The data below is to be retyped exactly, line by line.

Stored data
•••

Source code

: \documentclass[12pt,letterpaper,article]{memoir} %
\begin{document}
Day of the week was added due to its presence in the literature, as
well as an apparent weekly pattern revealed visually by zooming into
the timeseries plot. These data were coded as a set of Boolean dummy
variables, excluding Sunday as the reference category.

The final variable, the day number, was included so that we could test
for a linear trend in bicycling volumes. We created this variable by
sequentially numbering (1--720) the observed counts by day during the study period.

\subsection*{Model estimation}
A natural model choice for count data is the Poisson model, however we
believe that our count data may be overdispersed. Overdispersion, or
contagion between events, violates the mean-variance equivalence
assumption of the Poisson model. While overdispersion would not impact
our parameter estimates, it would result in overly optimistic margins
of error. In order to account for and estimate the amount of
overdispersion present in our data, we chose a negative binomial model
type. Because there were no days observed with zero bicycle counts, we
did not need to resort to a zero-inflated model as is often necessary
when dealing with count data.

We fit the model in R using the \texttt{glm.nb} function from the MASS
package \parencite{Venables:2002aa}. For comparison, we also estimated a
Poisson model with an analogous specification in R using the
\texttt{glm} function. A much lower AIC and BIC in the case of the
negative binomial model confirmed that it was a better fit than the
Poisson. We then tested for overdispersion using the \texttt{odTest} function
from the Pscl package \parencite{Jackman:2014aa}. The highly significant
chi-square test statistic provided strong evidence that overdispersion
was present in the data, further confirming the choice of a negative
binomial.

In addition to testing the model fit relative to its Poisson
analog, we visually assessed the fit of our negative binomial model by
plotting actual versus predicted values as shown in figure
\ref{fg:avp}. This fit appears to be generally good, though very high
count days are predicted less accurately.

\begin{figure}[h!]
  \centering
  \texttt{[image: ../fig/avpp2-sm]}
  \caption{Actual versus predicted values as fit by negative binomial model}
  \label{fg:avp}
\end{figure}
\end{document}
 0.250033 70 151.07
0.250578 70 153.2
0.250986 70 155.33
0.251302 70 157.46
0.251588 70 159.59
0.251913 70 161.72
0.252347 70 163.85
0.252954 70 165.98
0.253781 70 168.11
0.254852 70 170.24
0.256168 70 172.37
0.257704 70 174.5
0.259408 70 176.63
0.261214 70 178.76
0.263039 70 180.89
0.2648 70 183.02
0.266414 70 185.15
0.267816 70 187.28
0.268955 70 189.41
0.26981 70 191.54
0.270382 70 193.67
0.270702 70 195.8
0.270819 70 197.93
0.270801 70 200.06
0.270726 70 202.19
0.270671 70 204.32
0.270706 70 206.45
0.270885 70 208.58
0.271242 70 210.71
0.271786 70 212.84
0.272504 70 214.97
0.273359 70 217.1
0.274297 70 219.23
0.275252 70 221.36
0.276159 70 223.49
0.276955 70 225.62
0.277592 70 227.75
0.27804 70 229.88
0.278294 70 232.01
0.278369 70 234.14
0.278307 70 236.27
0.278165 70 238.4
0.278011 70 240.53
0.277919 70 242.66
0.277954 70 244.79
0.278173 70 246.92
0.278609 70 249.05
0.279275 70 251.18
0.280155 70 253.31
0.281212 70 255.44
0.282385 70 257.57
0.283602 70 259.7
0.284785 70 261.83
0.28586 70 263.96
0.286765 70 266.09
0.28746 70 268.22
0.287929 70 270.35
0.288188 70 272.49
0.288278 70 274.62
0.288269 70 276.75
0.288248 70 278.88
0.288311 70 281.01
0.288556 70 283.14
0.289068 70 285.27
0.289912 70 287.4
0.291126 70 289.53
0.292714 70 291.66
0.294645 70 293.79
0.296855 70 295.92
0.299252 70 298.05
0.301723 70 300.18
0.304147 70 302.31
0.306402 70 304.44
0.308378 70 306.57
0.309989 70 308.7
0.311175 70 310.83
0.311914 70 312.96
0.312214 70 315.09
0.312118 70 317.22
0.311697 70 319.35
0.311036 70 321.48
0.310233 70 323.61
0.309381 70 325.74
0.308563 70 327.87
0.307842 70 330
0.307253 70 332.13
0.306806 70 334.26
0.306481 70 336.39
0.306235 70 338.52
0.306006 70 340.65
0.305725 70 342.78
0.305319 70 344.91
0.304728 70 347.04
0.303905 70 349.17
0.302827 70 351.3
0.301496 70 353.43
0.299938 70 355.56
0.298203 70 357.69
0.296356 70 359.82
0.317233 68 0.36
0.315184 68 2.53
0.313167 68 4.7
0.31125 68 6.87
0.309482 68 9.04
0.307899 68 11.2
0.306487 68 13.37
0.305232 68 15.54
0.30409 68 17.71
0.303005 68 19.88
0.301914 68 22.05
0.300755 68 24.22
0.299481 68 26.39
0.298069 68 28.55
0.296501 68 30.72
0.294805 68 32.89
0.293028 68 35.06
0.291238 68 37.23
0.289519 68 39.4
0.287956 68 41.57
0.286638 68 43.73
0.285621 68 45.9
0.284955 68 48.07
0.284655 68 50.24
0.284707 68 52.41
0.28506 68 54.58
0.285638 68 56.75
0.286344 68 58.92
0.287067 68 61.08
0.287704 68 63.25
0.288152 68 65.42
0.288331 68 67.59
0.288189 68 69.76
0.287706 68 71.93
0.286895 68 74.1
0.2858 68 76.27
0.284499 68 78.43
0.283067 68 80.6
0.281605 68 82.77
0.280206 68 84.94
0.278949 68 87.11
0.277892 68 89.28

•••

Written solution —
Source code

: \documentclass[12pt,letterpaper,article]{memoir} %
\begin{document}
Day of the week was added due to its presence in the literature, as
well as an apparent weekly pattern revealed visually by zooming into
the timeseries plot. These data were coded as a set of Boolean dummy
variables, excluding Sunday as the reference category.

The final variable, the day number, was included so that we could test
for a linear trend in bicycling volumes. We created this variable by
sequentially numbering (1--720) the observed counts by day during the study period.

\subsection*{Model estimation}
A natural model choice for count data is the Poisson model, however we
believe that our count data may be overdispersed. Overdispersion, or
contagion between events, violates the mean-variance equivalence
assumption of the Poisson model. While overdispersion would not impact
our parameter estimates, it would result in overly optimistic margins
of error. In order to account for and estimate the amount of
overdispersion present in our data, we chose a negative binomial model
type. Because there were no days observed with zero bicycle counts, we
did not need to resort to a zero-inflated model as is often necessary
when dealing with count data.

We fit the model in R using the \texttt{glm.nb} function from the MASS
package \parencite{Venables:2002aa}. For comparison, we also estimated a
Poisson model with an analogous specification in R using the
\texttt{glm} function. A much lower AIC and BIC in the case of the
negative binomial model confirmed that it was a better fit than the
Poisson. We then tested for overdispersion using the \texttt{odTest} function
from the Pscl package \parencite{Jackman:2014aa}. The highly significant
chi-square test statistic provided strong evidence that overdispersion
was present in the data, further confirming the choice of a negative
binomial.

In addition to testing the model fit relative to its Poisson
analog, we visually assessed the fit of our negative binomial model by
plotting actual versus predicted values as shown in figure
\ref{fg:avp}. This fit appears to be generally good, though very high
count days are predicted less accurately.

\begin{figure}[h!]
  \centering
  \texttt{[image: ../fig/avpp2-sm]}
  \caption{Actual versus predicted values as fit by negative binomial model}
  \label{fg:avp}
\end{figure}
\end{document}
 0.250033 70 151.07
0.250578 70 153.2
0.250986 70 155.33
0.251302 70 157.46
0.251588 70 159.59
0.251913 70 161.72
0.252347 70 163.85
0.252954 70 165.98
0.253781 70 168.11
0.254852 70 170.24
0.256168 70 172.37
0.257704 70 174.5
0.259408 70 176.63
0.261214 70 178.76
0.263039 70 180.89
0.2648 70 183.02
0.266414 70 185.15
0.267816 70 187.28
0.268955 70 189.41
0.26981 70 191.54
0.270382 70 193.67
0.270702 70 195.8
0.270819 70 197.93
0.270801 70 200.06
0.270726 70 202.19
0.270671 70 204.32
0.270706 70 206.45
0.270885 70 208.58
0.271242 70 210.71
0.271786 70 212.84
0.272504 70 214.97
0.273359 70 217.1
0.274297 70 219.23
0.275252 70 221.36
0.276159 70 223.49
0.276955 70 225.62
0.277592 70 227.75
0.27804 70 229.88
0.278294 70 232.01
0.278369 70 234.14
0.278307 70 236.27
0.278165 70 238.4
0.278011 70 240.53
0.277919 70 242.66
0.277954 70 244.79
0.278173 70 246.92
0.278609 70 249.05
0.279275 70 251.18
0.280155 70 253.31
0.281212 70 255.44
0.282385 70 257.57
0.283602 70 259.7
0.284785 70 261.83
0.28586 70 263.96
0.286765 70 266.09
0.28746 70 268.22
0.287929 70 270.35
0.288188 70 272.49
0.288278 70 274.62
0.288269 70 276.75
0.288248 70 278.88
0.288311 70 281.01
0.288556 70 283.14
0.289068 70 285.27
0.289912 70 287.4
0.291126 70 289.53
0.292714 70 291.66
0.294645 70 293.79
0.296855 70 295.92
0.299252 70 298.05
0.301723 70 300.18
0.304147 70 302.31
0.306402 70 304.44
0.308378 70 306.57
0.309989 70 308.7
0.311175 70 310.83
0.311914 70 312.96
0.312214 70 315.09
0.312118 70 317.22
0.311697 70 319.35
0.311036 70 321.48
0.310233 70 323.61
0.309381 70 325.74
0.308563 70 327.87
0.307842 70 330
0.307253 70 332.13
0.306806 70 334.26
0.306481 70 336.39
0.306235 70 338.52
0.306006 70 340.65
0.305725 70 342.78
0.305319 70 344.91
0.304728 70 347.04
0.303905 70 349.17
0.302827 70 351.3
0.301496 70 353.43
0.299938 70 355.56
0.298203 70 357.69
0.296356 70 359.82
0.317233 68 0.36
0.315184 68 2.53
0.313167 68 4.7
0.31125 68 6.87
0.309482 68 9.04
0.307899 68 11.2
0.306487 68 13.37
0.305232 68 15.54
0.30409 68 17.71
0.303005 68 19.88
0.301914 68 22.05
0.300755 68 24.22
0.299481 68 26.39
0.298069 68 28.55
0.296501 68 30.72
0.294805 68 32.89
0.293028 68 35.06
0.291238 68 37.23
0.289519 68 39.4
0.287956 68 41.57
0.286638 68 43.73
0.285621 68 45.9
0.284955 68 48.07
0.284655 68 50.24
0.284707 68 52.41
0.28506 68 54.58
0.285638 68 56.75
0.286344 68 58.92
0.287067 68 61.08
0.287704 68 63.25
0.288152 68 65.42
0.288331 68 67.59
0.288189 68 69.76
0.287706 68 71.93
0.286895 68 74.1
0.2858 68 76.27
0.284499 68 78.43
0.283067 68 80.6
0.281605 68 82.77
0.280206 68 84.94
0.278949 68 87.11
0.277892 68 89.28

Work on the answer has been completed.